Everybody Flushes At Once, the Super Bowl Edition

Here we go again. The most clicked PatsPapers.com posting ever was almost a year ago, when I wrote about a water-use graph prepared by the utility company in Edmonton. EPCOR tracked the consumption of water minute-by-minute while the Canada vs. USA gold medal Olympic hockey game was underway. The result was exactly what you’d expect, but it was excellent fun to see our behavior expressed scientifically.

Now, I present the US equivalent, as tracked during the 2011 Super Bowl:


The data comes courtesy of the water utility in Florida’s Palm Beach County. Director Bevin Beaudet admits his customers didn’t quite live up to the synchronized peeing of Canadian hockey fans. But they came close. He told me “our Super Bowl Flush data are pretty dramatic, but the Canadian data are even more so.”

Like the Canada chart, the real-time measurements of water use are tracked against a baseline of typical weekend consumption. You can see key moments in the game tracked against water consumption. As the first half goes on, football fans are increasingly reluctant to walk away for a bathroom break. When the first half ends the water starts flowing in a big surge. There seems to be a decline again when the Black Eyed Peas start their halftime show, then a round of “might as well go now” flushing just before the game resumes. In the second half, there’s a similar trend of waiting until the end of the game.

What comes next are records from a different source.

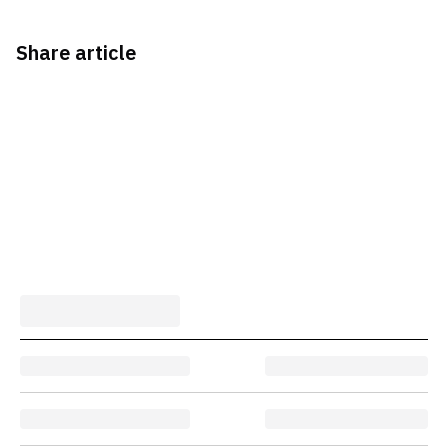
Share article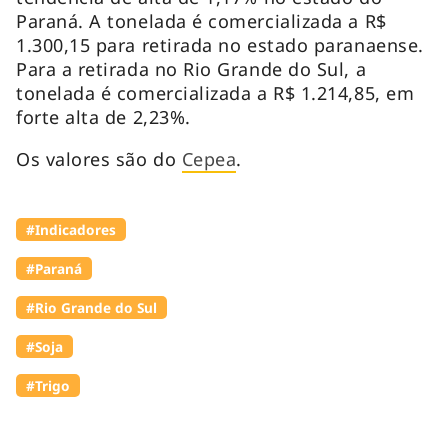
Paraná. A tonelada é comercializada a R$
1.300,15 para retirada no estado paranaense.
Para a retirada no Rio Grande do Sul, a
tonelada é comercializada a R$ 1.214,85, em
forte alta de 2,23%.
Os valores são do
Cepea
.
#Indicadores
#Paraná
#Rio Grande do Sul
#Soja
#Trigo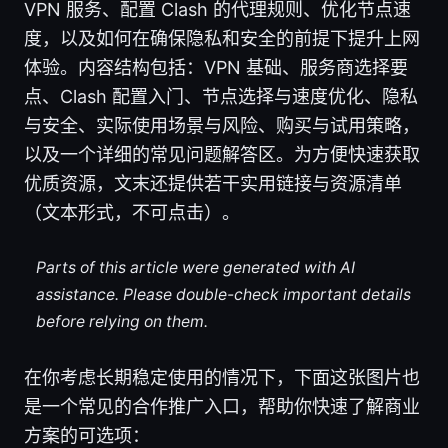
VPN 服务、配置 Clash 的代理规则、优化节点速
度，以及如何在确保隐私和安全的前提下提升上网
体验。内容结构包括：VPN 基础、服务商选择要
点、Clash 配置入门、节点选择与速度优化、隐私
与安全、实际使用场景与风险、购买与试用策略，
以及一个详细的常见问题解答区。为方便快速获取
优质资源，文末还提供若干实用链接与资源清单
（文本形式，不可点击）。
Parts of this article were generated with AI
assistance. Please double-check important details
before relying on them.
在你考虑长期稳定使用的情况下，下面这张图片也
是一个常见的合作推广入口，帮助你快速了解商业
方案的可选项：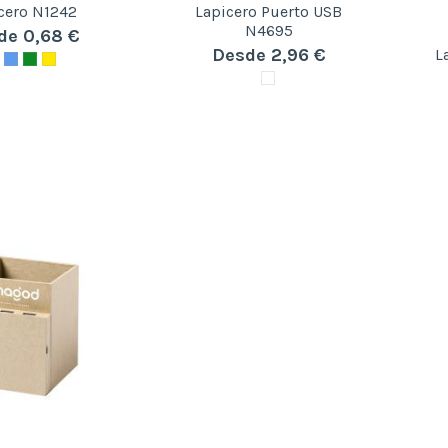
cero N1242
Lapicero Puerto USB
N4695
de 0,68 €
Desde 2,96 €
L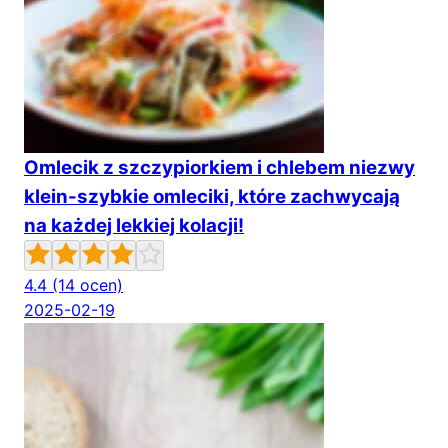
Omlecik z szczypiorkiem i chlebem niezwy
klein-szybkie omleciki, które zachwycają
na każdej lekkiej kolacji!
4.4
(14 ocen)
2025-02-19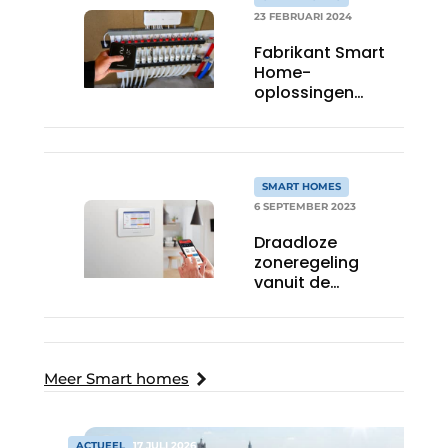
woning
23 FEBRUARI 2024
Fabrikant Smart
Home-
oplossingen
neemt
installateurs bij de
hand in eigen
academy
SMART HOMES
6 SEPTEMBER 2023
Draadloze
zoneregeling
vanuit de
handpalm voor
comfort in elke
ruimte
Meer Smart homes
ACTUEEL
17 JULI 2026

The one notable difference between the Olympic hockey and Super Bowl charts is what happens at the end of the game. The hockey game was an afternoon match. With the game between the Packers and Steelers wrapping up at around 10 pm, you can note on the chart above that the red “typical” line comes into alignment with the Super Bowl Sunday line. My theory is this: that’s about the time people head to bed every night, so there’s a surge of teeth brushing and flushing every Sunday at 10 pm, whether it’s Super Bowl Sunday on or not.